# what to do next after i finish my book



## ketanco (Feb 9, 2015)

hello
i wrote a test book for a certificate exam. 

i edited it, it is ready, and printing well, as i tried myself. i have a few questions:

1-i checked google and amazon and they seem both like good options. especially because i want to do no shipping myself. so i just get an isbn number, write that on a copyright page, design my cover, make a complete pdf file and send to google and amazon right? anything i miss? 

2-i also want to have the option of selling from my own site, to pay no fees to google or amazon. so, i will find a printing company, and have them do printing and shipping. do they also do print on demand like amazons create space or it is only unique to amazon? 

do i miss anything? i am first time publisher.


----------



## InstituteMan (Feb 24, 2015)

I certainly have no experience as self publisher, but I think you have the high points there. I think there are print on demand services that you can use (someone may chime in about those) to sell efficiently from your own website. 
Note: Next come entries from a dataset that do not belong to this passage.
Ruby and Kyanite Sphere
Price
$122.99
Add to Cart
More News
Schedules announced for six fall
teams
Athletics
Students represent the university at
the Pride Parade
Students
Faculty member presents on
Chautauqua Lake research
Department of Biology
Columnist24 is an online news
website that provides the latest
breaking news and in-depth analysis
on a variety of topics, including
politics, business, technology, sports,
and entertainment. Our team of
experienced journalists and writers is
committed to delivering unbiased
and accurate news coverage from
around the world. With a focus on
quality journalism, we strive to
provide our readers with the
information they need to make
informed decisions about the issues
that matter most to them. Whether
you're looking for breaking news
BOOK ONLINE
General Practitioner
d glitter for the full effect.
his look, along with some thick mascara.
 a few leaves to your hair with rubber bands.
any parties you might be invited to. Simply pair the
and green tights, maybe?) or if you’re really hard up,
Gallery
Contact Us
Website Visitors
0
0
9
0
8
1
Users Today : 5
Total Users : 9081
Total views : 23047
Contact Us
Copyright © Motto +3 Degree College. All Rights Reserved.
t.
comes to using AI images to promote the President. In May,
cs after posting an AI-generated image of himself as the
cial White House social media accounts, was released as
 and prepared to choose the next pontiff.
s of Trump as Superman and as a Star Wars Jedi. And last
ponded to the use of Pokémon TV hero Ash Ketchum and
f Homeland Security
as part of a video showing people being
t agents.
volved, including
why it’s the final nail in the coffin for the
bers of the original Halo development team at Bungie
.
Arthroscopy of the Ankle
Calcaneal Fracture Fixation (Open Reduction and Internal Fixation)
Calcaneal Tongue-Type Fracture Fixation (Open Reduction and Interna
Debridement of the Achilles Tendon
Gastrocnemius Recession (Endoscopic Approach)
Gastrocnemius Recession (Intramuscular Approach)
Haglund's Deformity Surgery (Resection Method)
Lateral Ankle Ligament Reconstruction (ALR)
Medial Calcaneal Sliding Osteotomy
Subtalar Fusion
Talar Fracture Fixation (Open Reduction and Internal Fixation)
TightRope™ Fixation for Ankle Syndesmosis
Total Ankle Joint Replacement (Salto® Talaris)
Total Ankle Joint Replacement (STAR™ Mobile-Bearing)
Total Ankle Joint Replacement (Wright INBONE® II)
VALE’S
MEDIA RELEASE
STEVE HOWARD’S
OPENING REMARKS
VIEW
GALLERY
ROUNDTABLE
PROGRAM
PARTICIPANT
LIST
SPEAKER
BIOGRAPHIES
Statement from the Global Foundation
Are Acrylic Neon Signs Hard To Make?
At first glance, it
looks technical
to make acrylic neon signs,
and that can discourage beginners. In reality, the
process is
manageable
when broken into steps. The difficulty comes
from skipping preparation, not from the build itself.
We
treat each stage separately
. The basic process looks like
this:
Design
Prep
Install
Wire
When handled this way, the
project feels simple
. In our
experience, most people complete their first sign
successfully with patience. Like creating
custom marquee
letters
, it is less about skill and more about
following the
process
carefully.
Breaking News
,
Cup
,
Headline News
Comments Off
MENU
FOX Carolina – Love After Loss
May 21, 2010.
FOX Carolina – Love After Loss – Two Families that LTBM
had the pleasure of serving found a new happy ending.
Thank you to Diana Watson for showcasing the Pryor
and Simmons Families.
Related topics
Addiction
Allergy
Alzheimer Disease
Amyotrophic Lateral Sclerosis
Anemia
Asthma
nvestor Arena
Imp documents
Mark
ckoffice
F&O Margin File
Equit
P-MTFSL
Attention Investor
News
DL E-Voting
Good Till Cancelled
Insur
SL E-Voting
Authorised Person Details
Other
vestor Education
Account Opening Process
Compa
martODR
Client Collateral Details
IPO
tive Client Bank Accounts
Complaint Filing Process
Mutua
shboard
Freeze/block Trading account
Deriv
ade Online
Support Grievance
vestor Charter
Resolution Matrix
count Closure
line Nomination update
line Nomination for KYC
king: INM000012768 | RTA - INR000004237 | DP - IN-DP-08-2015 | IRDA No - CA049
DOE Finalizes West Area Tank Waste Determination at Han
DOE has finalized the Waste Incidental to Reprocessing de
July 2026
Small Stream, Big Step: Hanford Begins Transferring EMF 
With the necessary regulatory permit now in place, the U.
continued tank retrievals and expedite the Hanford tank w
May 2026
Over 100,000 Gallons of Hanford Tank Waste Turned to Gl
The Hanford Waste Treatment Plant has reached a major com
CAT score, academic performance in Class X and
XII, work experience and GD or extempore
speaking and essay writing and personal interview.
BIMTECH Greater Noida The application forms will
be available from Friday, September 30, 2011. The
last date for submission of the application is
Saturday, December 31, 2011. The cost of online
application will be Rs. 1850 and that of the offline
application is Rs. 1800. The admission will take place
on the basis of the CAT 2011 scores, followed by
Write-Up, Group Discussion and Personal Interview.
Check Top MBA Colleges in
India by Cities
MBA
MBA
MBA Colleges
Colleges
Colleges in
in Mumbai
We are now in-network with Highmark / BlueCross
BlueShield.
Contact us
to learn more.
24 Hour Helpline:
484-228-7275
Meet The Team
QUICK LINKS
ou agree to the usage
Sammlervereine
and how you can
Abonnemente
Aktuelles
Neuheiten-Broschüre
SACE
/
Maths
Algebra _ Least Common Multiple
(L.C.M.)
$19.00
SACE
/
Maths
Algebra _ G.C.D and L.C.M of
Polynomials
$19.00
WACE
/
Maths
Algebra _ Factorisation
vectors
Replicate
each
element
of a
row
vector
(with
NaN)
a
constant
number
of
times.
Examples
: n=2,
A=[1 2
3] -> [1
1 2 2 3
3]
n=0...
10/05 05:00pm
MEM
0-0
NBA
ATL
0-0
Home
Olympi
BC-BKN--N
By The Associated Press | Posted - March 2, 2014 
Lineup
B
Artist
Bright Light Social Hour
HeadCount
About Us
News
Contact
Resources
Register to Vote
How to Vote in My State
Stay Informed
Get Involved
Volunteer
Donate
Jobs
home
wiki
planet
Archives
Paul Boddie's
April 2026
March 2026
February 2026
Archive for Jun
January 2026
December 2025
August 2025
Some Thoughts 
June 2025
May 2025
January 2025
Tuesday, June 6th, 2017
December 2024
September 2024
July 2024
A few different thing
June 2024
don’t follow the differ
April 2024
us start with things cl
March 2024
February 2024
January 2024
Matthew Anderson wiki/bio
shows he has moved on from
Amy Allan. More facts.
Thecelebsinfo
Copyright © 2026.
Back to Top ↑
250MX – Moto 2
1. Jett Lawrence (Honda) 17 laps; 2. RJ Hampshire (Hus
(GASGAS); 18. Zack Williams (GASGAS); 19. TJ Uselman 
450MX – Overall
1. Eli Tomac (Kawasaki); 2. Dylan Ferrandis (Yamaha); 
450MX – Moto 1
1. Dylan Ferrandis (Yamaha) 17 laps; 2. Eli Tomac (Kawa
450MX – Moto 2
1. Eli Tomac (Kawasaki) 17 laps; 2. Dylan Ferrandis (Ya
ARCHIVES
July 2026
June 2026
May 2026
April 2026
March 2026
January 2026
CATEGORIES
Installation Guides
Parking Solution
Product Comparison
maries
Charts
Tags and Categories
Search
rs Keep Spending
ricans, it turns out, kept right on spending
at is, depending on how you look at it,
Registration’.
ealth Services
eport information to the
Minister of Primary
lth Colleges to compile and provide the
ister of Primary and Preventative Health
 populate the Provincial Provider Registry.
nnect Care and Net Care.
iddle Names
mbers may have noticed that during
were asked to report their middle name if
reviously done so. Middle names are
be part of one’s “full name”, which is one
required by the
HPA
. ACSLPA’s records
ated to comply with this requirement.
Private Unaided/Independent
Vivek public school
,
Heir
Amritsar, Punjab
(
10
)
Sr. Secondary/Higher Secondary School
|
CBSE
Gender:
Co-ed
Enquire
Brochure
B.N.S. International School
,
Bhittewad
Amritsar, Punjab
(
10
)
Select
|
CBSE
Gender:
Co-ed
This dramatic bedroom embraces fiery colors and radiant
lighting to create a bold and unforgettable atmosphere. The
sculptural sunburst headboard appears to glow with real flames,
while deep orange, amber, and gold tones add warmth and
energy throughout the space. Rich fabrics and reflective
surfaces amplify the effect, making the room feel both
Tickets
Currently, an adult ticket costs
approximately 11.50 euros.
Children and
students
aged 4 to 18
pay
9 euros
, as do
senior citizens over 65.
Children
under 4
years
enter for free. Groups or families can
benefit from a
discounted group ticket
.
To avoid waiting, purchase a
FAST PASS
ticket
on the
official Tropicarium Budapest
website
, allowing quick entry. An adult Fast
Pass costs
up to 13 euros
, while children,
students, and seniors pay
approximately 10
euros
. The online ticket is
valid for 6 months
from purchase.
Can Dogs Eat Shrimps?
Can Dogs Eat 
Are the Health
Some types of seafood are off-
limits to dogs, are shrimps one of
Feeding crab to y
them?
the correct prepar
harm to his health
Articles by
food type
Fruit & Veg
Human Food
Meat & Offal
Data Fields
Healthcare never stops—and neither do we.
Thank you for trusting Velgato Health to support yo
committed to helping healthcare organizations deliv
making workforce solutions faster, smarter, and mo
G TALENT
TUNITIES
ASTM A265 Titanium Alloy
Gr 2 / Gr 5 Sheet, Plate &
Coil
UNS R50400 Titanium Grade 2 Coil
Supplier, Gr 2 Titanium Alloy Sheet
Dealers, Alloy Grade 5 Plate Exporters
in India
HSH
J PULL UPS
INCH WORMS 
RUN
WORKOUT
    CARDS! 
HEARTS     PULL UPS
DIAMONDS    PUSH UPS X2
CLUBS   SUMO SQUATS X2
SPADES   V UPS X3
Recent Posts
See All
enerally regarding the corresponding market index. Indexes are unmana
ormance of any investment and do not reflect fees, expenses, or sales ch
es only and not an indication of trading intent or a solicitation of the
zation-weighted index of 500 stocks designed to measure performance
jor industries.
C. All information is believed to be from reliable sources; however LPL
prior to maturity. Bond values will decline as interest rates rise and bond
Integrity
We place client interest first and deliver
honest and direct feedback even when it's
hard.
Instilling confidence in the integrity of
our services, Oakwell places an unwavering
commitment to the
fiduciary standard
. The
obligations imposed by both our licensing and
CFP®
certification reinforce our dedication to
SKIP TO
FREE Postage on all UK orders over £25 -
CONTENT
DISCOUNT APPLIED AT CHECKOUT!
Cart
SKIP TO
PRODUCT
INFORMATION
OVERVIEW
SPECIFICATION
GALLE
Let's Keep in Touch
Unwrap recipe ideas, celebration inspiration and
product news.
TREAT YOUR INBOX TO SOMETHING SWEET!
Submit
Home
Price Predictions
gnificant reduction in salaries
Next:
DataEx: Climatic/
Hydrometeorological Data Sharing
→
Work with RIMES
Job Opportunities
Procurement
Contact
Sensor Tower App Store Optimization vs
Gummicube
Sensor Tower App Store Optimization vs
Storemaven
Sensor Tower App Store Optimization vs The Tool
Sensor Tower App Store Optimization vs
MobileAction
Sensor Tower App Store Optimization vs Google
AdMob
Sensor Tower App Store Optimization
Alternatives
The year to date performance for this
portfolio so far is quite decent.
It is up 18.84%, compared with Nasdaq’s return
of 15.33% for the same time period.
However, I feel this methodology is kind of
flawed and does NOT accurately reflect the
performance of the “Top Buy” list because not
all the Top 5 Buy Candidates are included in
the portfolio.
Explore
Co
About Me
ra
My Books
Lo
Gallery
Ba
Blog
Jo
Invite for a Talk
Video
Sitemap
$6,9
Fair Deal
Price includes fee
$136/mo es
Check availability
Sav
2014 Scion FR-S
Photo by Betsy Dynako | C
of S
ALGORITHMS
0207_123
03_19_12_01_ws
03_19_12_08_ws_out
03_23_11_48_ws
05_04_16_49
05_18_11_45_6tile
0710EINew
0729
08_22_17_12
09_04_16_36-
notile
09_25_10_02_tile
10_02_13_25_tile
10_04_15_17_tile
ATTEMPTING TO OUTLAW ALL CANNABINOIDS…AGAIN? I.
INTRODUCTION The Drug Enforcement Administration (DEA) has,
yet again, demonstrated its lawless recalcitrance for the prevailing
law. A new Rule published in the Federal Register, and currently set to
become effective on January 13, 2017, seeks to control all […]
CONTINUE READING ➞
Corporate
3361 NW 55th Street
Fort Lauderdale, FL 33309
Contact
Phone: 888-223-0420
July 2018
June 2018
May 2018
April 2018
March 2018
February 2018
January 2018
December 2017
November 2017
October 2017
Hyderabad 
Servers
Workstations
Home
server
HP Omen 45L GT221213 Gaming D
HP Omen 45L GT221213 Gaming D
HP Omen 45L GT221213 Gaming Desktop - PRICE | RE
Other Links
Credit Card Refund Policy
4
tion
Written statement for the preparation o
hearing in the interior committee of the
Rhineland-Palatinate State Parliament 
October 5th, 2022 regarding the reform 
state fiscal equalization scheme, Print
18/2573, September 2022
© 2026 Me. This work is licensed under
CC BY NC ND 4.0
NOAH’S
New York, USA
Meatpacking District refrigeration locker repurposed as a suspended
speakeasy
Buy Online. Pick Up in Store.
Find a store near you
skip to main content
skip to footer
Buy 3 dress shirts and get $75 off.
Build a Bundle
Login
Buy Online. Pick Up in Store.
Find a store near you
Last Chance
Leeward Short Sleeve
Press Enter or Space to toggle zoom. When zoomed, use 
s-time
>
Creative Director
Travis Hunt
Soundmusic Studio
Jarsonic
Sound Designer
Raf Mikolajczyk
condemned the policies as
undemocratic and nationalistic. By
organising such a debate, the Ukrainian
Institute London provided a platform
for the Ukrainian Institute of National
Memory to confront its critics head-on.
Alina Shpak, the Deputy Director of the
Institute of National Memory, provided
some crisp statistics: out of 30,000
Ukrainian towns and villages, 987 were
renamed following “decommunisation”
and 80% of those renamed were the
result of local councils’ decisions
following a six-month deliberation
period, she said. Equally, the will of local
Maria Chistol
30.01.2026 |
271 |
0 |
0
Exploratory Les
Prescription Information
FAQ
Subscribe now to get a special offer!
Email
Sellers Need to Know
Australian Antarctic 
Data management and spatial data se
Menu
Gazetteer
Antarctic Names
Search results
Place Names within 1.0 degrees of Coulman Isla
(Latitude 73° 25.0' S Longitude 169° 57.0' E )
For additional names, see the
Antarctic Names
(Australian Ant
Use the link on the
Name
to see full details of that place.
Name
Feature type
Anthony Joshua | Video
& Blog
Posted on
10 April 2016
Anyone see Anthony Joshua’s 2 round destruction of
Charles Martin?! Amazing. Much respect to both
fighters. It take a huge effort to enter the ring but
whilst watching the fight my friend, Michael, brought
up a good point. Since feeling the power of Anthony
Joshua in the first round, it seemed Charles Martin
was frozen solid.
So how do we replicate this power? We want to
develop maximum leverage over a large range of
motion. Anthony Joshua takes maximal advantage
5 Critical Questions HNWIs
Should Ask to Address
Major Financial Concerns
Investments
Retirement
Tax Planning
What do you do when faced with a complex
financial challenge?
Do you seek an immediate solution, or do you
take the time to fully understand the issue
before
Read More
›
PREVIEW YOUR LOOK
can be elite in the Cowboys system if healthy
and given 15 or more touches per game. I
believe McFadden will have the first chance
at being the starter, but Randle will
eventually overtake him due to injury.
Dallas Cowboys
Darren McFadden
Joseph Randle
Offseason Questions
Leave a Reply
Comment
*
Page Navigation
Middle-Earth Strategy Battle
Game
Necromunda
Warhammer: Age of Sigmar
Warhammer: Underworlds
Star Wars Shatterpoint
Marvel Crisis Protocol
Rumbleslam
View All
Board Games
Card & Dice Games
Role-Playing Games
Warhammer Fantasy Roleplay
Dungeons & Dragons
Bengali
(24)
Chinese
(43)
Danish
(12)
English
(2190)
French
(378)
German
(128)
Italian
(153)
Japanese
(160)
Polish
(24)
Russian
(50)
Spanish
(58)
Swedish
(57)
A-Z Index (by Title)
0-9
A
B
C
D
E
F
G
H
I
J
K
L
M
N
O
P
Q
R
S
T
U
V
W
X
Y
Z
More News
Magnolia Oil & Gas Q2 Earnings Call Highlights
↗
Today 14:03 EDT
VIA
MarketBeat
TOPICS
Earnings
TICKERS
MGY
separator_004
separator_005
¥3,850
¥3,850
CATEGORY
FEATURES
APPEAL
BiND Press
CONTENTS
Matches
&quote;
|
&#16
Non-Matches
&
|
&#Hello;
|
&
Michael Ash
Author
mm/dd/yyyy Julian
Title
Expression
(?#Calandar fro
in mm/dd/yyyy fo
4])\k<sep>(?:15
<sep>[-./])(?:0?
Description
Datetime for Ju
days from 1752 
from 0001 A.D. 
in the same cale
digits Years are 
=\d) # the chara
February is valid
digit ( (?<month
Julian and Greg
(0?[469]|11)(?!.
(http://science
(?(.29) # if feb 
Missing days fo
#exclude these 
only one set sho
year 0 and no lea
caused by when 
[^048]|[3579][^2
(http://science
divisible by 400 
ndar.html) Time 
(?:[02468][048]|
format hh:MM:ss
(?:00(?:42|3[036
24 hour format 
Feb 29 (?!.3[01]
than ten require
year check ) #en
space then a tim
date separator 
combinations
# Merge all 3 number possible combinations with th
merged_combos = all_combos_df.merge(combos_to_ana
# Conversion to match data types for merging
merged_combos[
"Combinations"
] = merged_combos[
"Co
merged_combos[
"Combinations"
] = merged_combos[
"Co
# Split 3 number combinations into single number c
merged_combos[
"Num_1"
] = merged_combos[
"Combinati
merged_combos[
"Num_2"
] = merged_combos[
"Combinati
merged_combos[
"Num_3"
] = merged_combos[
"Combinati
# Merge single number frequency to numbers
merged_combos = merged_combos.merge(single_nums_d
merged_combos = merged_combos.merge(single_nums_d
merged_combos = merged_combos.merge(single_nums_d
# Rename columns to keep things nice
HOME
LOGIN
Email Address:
Of course, there's the e-book option that I am sure you are aware of, but I'm guessing that being a test book for a certification exam the digital option may not be ideal.

Good luck!


----------



## Olly Buckle (Feb 25, 2015)

I am not that well versed myself in POD, but I do know that publishing with Lulu can make your book available on Amazon, and as author you will be able to buy discounted copies. Mind you publishing on demand is not a cheap option.


----------



## dither (Feb 25, 2015)

What a f****** world.
 You live your life, spill your guts, bare your soul, and for what?
Good luck ketanko.
Good luck all.

dither


----------